— Work task —
Filter the entries and keep only the lines where the string "label" appears.

— Extracted data entries —
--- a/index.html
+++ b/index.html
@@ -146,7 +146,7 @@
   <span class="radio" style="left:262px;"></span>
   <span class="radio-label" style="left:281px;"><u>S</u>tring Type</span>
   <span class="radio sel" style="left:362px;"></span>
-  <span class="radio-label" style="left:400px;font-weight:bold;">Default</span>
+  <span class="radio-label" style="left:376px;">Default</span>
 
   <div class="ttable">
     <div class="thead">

--

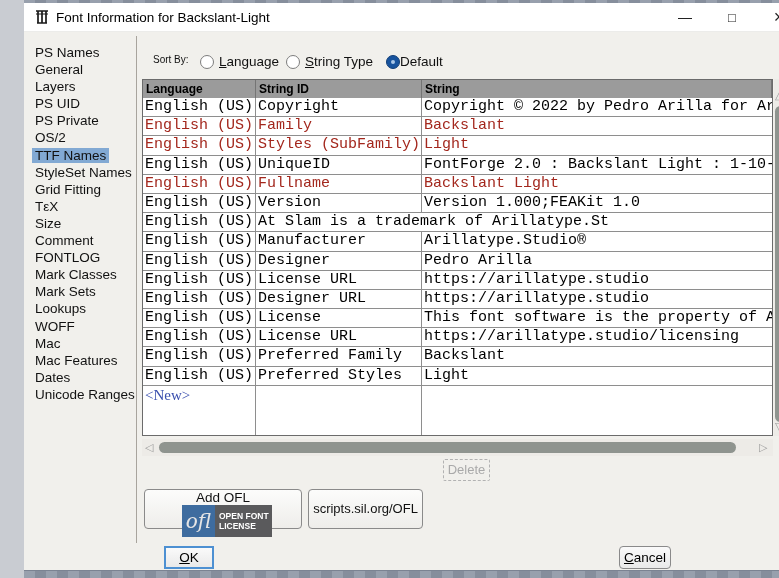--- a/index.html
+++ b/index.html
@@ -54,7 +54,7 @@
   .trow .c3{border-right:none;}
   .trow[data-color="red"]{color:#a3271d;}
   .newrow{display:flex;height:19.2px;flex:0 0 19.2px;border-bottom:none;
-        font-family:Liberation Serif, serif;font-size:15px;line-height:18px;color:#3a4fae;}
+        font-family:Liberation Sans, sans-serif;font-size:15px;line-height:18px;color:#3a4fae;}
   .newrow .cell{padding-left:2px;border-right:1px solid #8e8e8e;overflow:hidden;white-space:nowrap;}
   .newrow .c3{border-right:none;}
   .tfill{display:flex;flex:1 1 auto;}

— Result —
   <span class="radio-label" style="left:281px;"><u>S</u>tring Type</span>
-  <span class="radio-label" style="left:400px;font-weight:bold;">Default</span>
+  <span class="radio-label" style="left:376px;">Default</span>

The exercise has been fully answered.